PARIS – La Fédération internationale pour les droits humains (FIDH) dénonce les attaques ciblant le Barreau d’Istanbul et ses dirigeants suite à une déclaration publiée par le Barreau le 21 décembre 2024, attirant l’attention sur la mort des journalistes kurdes Nazim Daştan et Cihan Bilgin, tués par un drone turc le 19 décembre 2024 près du barrage de Tishreen, au Rojava /Syrie du Nord-Est.
Voici le communiqué de la FIDH concernant les attaques subies par le Barreau d’Istanbul:
Le 21 mars 2025, la deuxième cour d’assises d’Istanbul a rendu une décision de destitution de la direction élue du Barreau d’Istanbul, en vertu de l’article 77/5 de la loi sur la profession d’avocat. Cette décision ordonne la révocation du bâtonnier et du conseil exécutif du Barreau et la tenue de nouvelles élections. Cette mesure porte atteinte à l’indépendance de la profession d’avocat et bafoue les principes fondamentaux de la justice et de l’État de droit en Turquie.
Poursuites pénales contre les dirigeants du barreau
Parallèlement, le bâtonnier d’Istanbul, İbrahim Kaboğlu, et dix membres du conseil exécutif ont été inculpés de « propagande pour une organisation terroriste par voie de presse » et de « diffusion publique d’informations trompeuses », le parquet demandant jusqu’à 12 ans d’emprisonnement et des interdictions politiques.
Ces accusations et les procédures civiles qui en découlent découlent directement d’une déclaration publique du Barreau concernant le meurtre de deux journalistes, Nazim Daştan et Cihan Bilgin, en Syrie en décembre 2024, et appelant à une enquête indépendante sur leurs décès. Le fait qu’une association professionnelle fasse désormais l’objet de poursuites pénales pour une intervention aussi intègre et respectueuse des droits humains illustre les graves restrictions auxquelles sont confrontés les professionnels du droit en Turquie qui s’engagent dans la défense des droits humains.
Détention arbitraire d’un membre du conseil d’administration
La détention arbitraire de Fırat Epözdemir, membre du conseil du barreau d’Istanbul, illustre une fois de plus le harcèlement judiciaire dont sont victimes les dirigeants du barreau.
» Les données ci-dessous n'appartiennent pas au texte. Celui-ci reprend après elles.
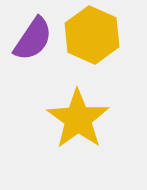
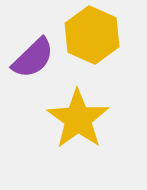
purple semicircle: moved 19 px down; rotated 12 degrees clockwise
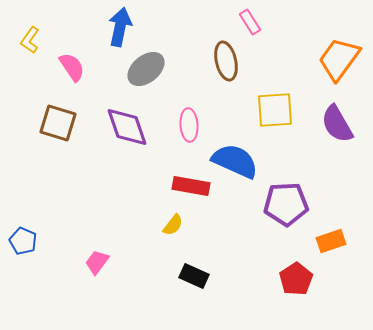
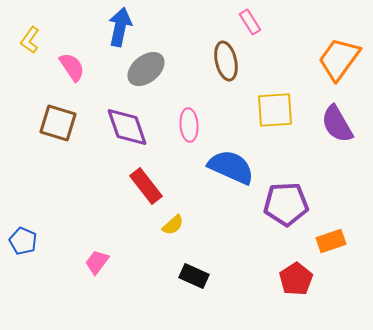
blue semicircle: moved 4 px left, 6 px down
red rectangle: moved 45 px left; rotated 42 degrees clockwise
yellow semicircle: rotated 10 degrees clockwise
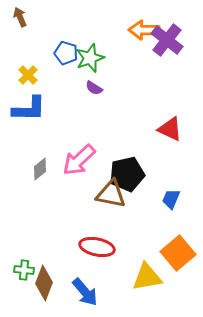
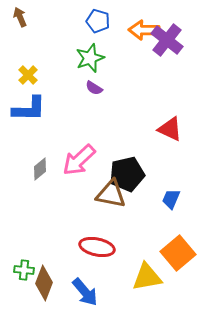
blue pentagon: moved 32 px right, 32 px up
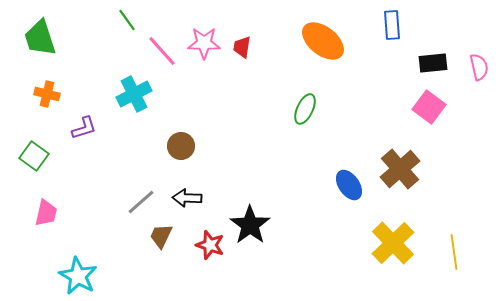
Arrêté le 23 janvier 2025, à son retour d’une visite de plaidoyer au Conseil de l’Europe, Epözdemir a été inculpé d’« appartenance à une organisation terroriste » et de « propagande pour une organisation terroriste » en vertu d’un acte d’accusation daté du 8 avril 2025. Son maintien en détention et les poursuites engagées reflètent une répression croissante à l’encontre des professionnels du droit en Turquie qui contestent les politiques de l’État et défendent les droits humains.
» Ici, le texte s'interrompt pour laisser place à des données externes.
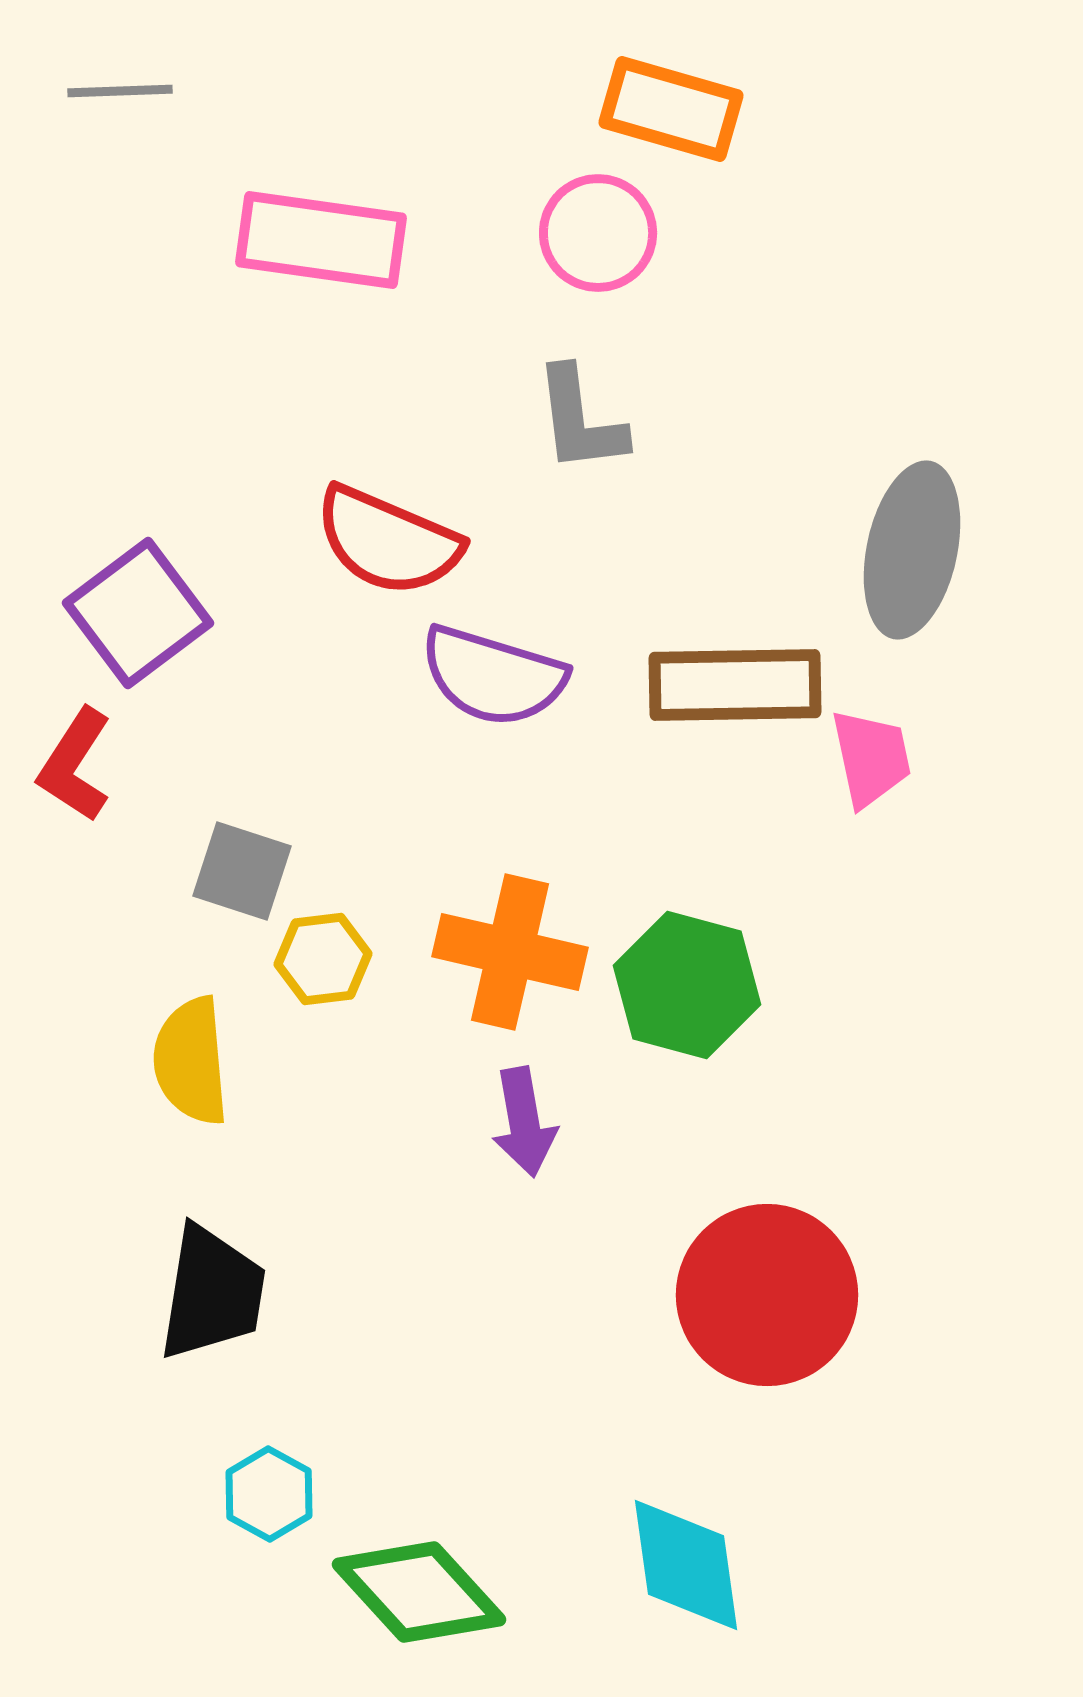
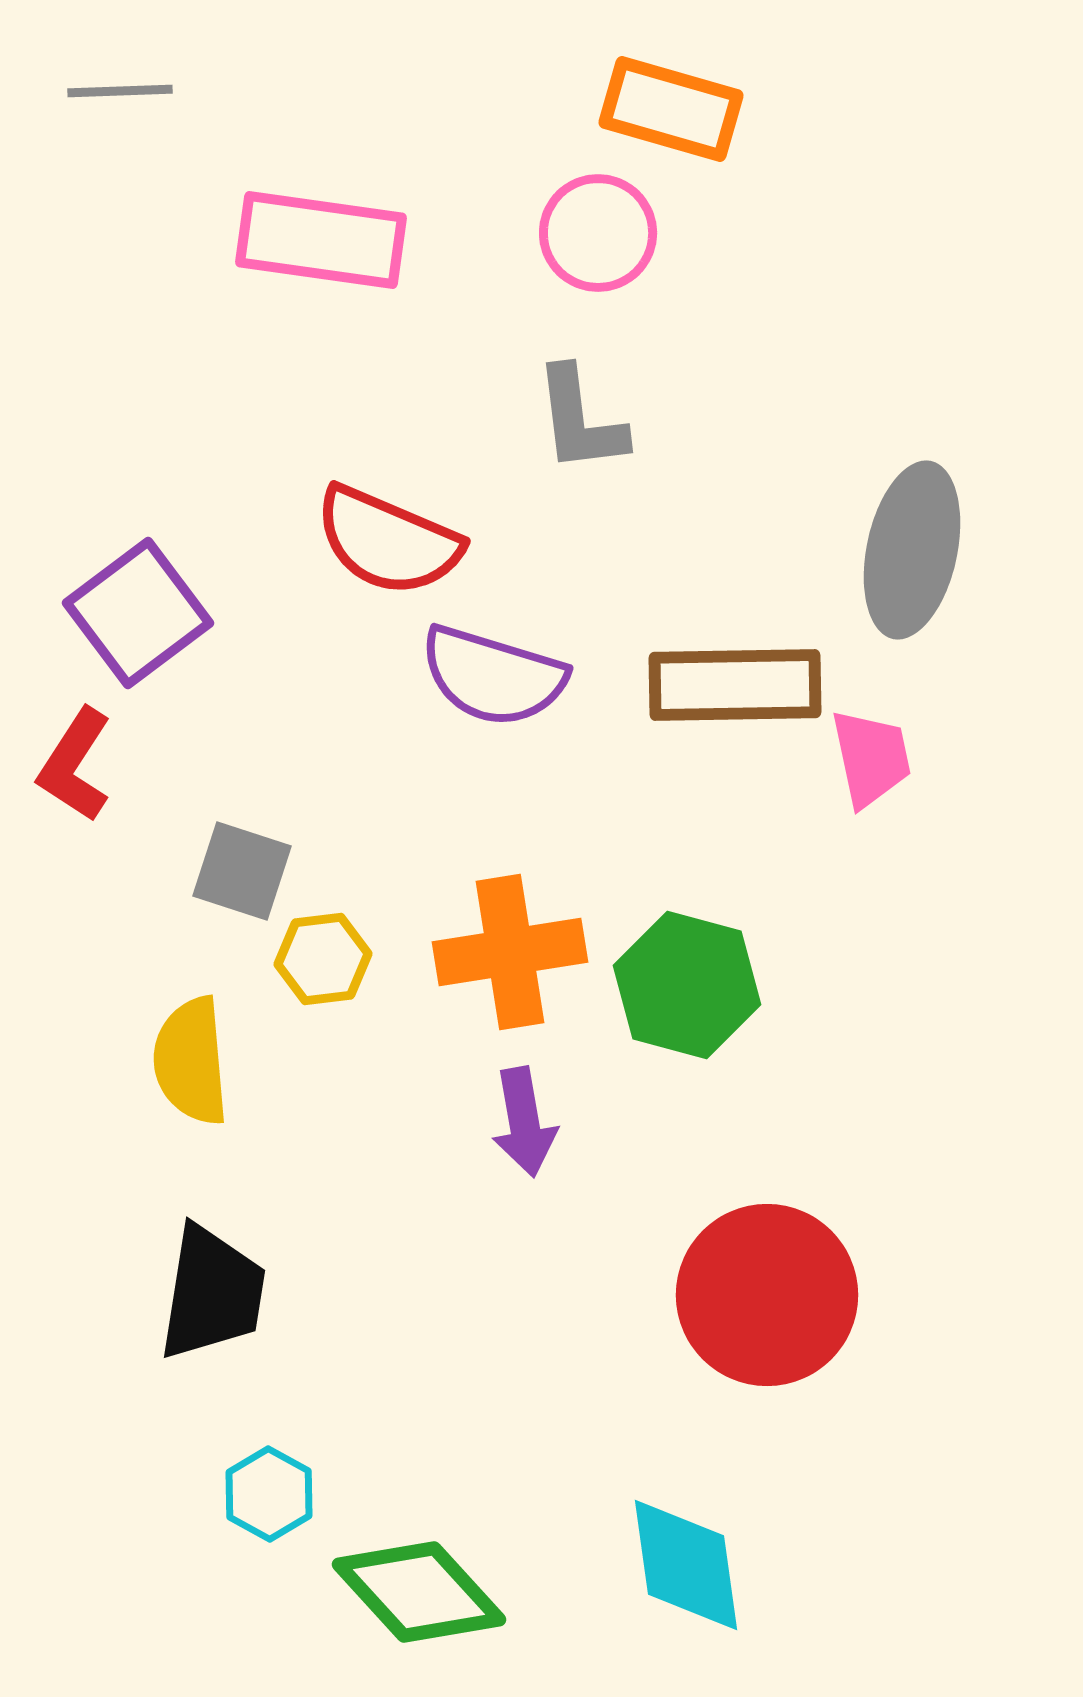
orange cross: rotated 22 degrees counterclockwise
Les attaques contre les avocats s’intensifient lors des manifestations de mars 2025
Depuis l’arrestation du maire d’Istanbul, Ekrem İmamoğlu, le 19 mars 2025, la Turquie a été le théâtre de manifestations généralisées et de l’arrestation de centaines de personnes à travers le pays. Les avocats qui ont répondu à ces arrestations massives pour apporter une assistance juridique sont eux-mêmes devenus la cible de la répression. À Izmir et Istanbul, plusieurs avocats ont été arrêtés alors qu’ils tentaient de soutenir les manifestants arrêtés, notamment l’ancien bâtonnier d’Izmir, Özkan Yücel, qui a été interpellé lors d’une perquisition à son domicile au petit matin. Le 28 mars 2025, Mehmet Pehlivan, avocat représentant Ekrem İmamoğlu, a également été arrêté puis libéré sous contrôle judiciaire.
Outre ces arrestations, les avocats qui souhaitaient représenter les personnes en garde à vue ont rencontré de sérieux obstacles pour contacter leurs clients et exercer leurs fonctions. Dans de nombreux cas, l’accès à leurs clients placés en garde à vue leur a été refusé ou les rencontres ont été restreintes, ce qui a compromis la confidentialité et l’efficacité de la représentation. Des rapports indiquent que des avocats se sont vu interdire l’accès aux palais de justice lors d’interrogatoires clés ou ont été informés que des audiences avaient eu lieu en leur absence. Dans certains cas, ils ont même été empêchés de confirmer le sort des personnes détenues. Le refus de reconnaître, de fournir ou de confirmer le sort ou le lieu de détention des personnes détenues constitue un élément constitutif du crime de disparition forcée.
Ces actions des autorités turques constituent une atteinte directe au droit à la défense, entravant l’accès à la justice et criminalisant davantage le soutien juridique aux manifestations pacifiques et à la dissidence. Elles marquent une dangereuse intensification de la pression sur la profession juridique et une érosion des garanties d’un procès équitable et de l’État de droit.